Making Smart Food Choices for Weight Control, Health, and Longevity

It’s my firm belief that food exists specifically to energize, heal, repair, and uplift us! Every bite you take is a powerful opportunity to create health or promote disease, so by all means eat REAL food, the kind that comes from the earth and sustains us. The Standard American Diet (SAD) is full of industrialized, hyper-processed, hyper-palatable junk food that degrades us and makes us sick. White sugar, flour, and industrialized seed oils make up over 50 percent of the calories that the average American consumes in a day. This pro-inflammatory, metabolic disrupting, nutrient-deficient way of eating is directly linked to the diseases of affluence-type 2 diabetes, heart disease, cancer, Alzheimer’s disease, and auto-immune conditions.

So, what’s the healthiest way to eat? There is a range of opinions from doctors, nutritionists, fitness professionals, and self-styled experts.  Some advocate a Paleo or Ketogenic diet, others like the Mediterranean diet or vegan/vegetarian lifestyle. Truthfully, there are many healthy ways of eating, but don’t let anyone convince you that there is “one diet to rule them all”.  We are biologically and biochemically individual, and thus require our diet to be personalized or customized to address our own nutritional needs.  Food allergies, pre-existing medical conditions, metabolic disorders (carbohydrate sensitivity), genetics, lifestyle, and activity level all directly impact how, when, and what you eat.  There is, however, one common theme that all healthy diets share, and should be understood when you are transitioning to a healthy way of eating: all food should be fresh, nutrient-dense, minimally processed, and properly prepared.
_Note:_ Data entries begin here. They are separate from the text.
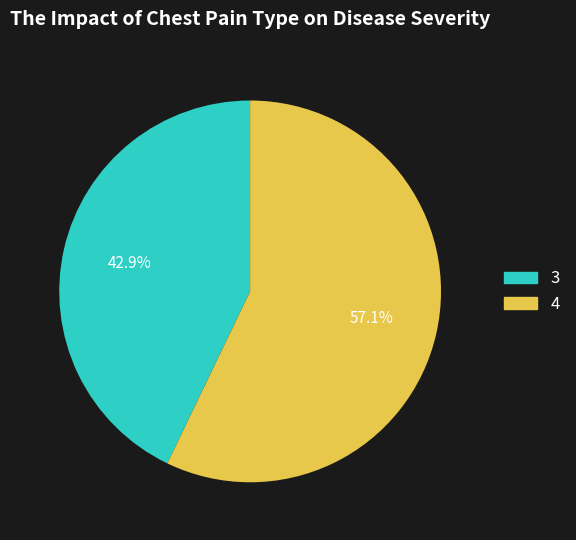

Is there any slice that represents more than half of the pie?

Yes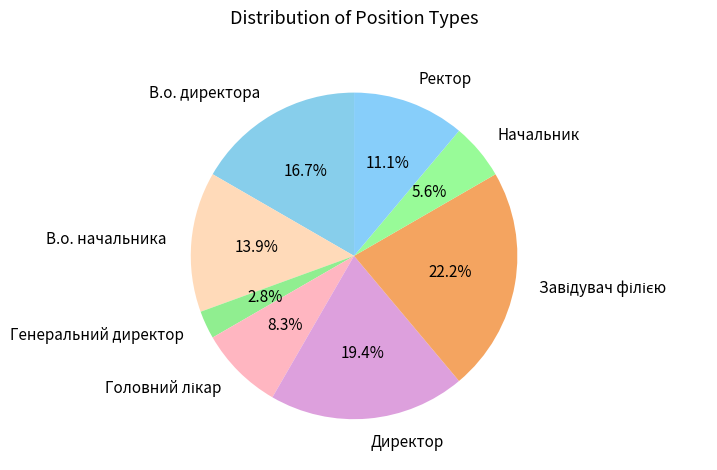

What is the ratio of the value at Ректор to the value at В.о. директора?

0.7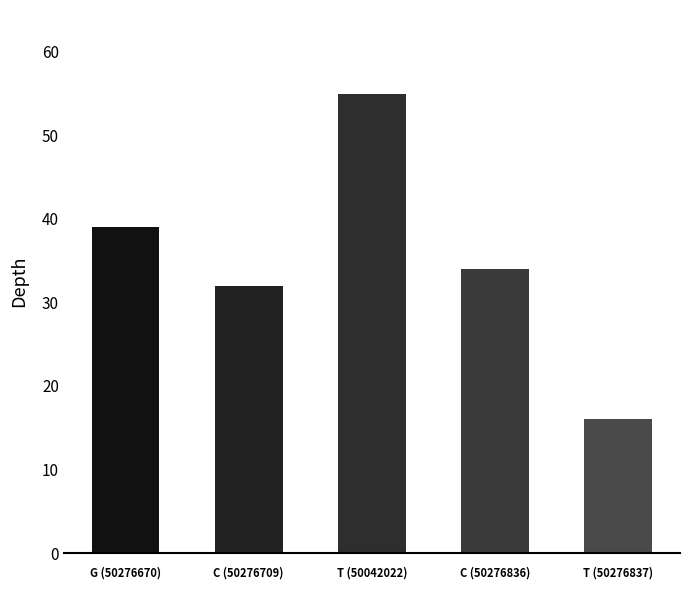

What is the sum of all values?

176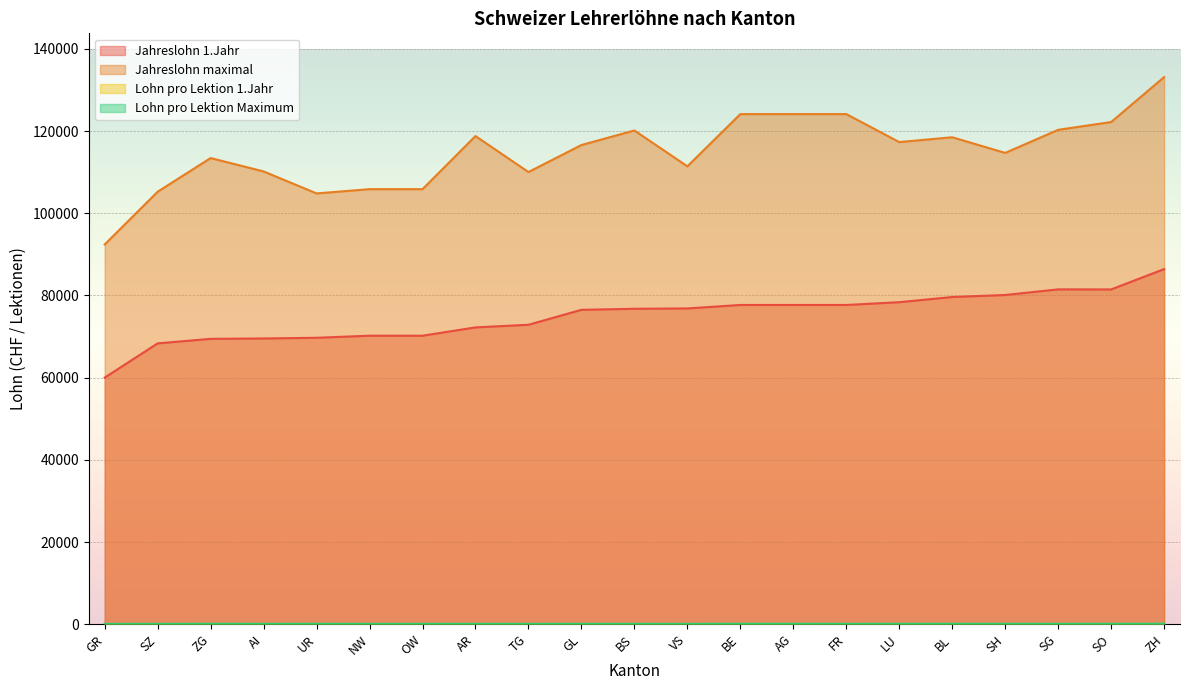

True or false: Lohn pro Lektion Maximum and Lohn pro Lektion 1.Jahr intersect in this chart.

False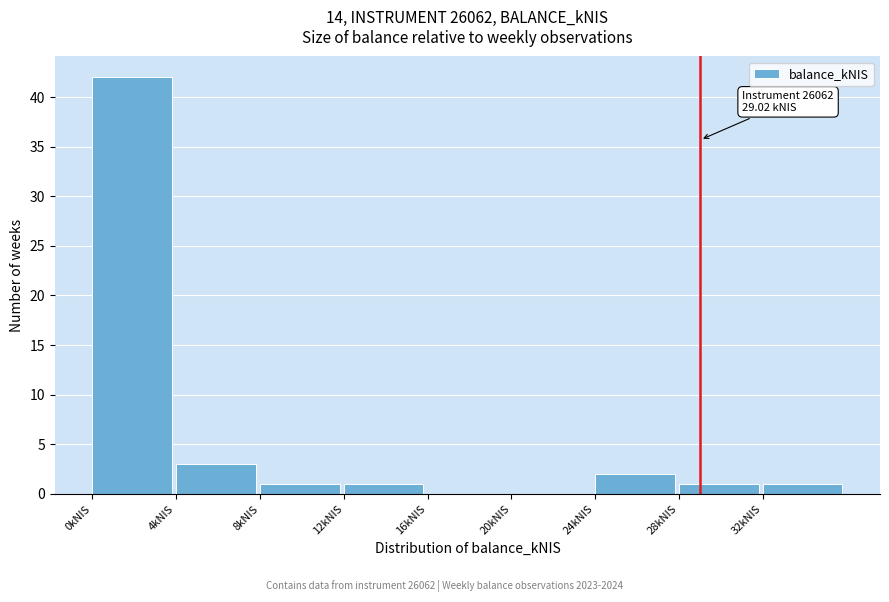

Over which range of the x-axis is the bar tallest?

0 to 4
For my nutrition clients that want to adopt a healthier way of eating, I begin by customizing a diet that is based on our ancestorial diet.  This is the template that provides a foundation for building health and vitality. Though much has changed in human culture over the last 80,000 years, our genes remain 99.9% the same.  From a biological perspective, we have essentially the same nutritional needs as our pre-agricultural ancestors. All early human societies were omnivorous and included animal protein, however, the type and amount of protein varied widely. For clients that are vegan/vegetarian, there are many sources of plant protein that can be substituted for animal proteins.  In the most basic form, every meal should contain some form of clean protein, healthy fats and oils, plant foods that contain fiber, and water.  Here are some general guidelines when choosing what foods to eat:

Animal Proteins

Choose clean sources, grass-fed/pasture-raised, or wild game. Avoid highly processed meats with preservatives like nitrates/nitrites. Wild-caught fish is best, but if you need to buy farmed know where it’s from.

Plant Proteins

Fermented sources are best.  To get a complete profile of amino acids always combine multiple plant proteins together.

Vegetables

Include a wide variety of all vegetables, with emphasis on colored and fiber-rich options.  Eat starchy vegetables in moderation-potatoes, corn, carrots, etc.

Fruits

Include a wide variety of fruits, especially berries, citrus, and the “fat” fruits-coconut/avocado/olives.  Limit intake of high-glycemic fruits like melons/pineapple/grapes, and dried fruits and fruit juices.

Fats and Oils

Cook with butter, ghee, tallow, lard, avocado oil, coconut oil, olive oil.  Avoid industrial seed oils like cottonseed oil, soy, corn, peanut, rapeseed.  Always avoid vegetable shortening/margarine, or any food that contains hydrogenated oil.

Carbohydrates

Choose beans/peas/lentils over grain-based carbohydrates.  Grains should be eaten in their whole form, not ground into flour.

Nuts and Seeds

Eat plenty and eat often!

Sweeteners

Best choices include molasses, palm sugar, date sugar, coconut sugar, monk fruit, maple syrup, stevia, xylitol, raw honey.  Avoid white sugar and high fructose corn syrup.

 

Michael Chase, MS, NTP

Nutrition Science and Dietetics

DISCLAIMER: The information provided in this post is for educational purposes only, and should not be construed as personal medical advice or instruction. No action should be taken based solely on the contents of this information. Individuals should consult appropriate health professionals on any matter relating to their health and well-being. The statements made in this informational document have not been evaluated by the Food and Drug Administration. Any product discussed is not intended to diagnose, treat, cure or prevent any disease.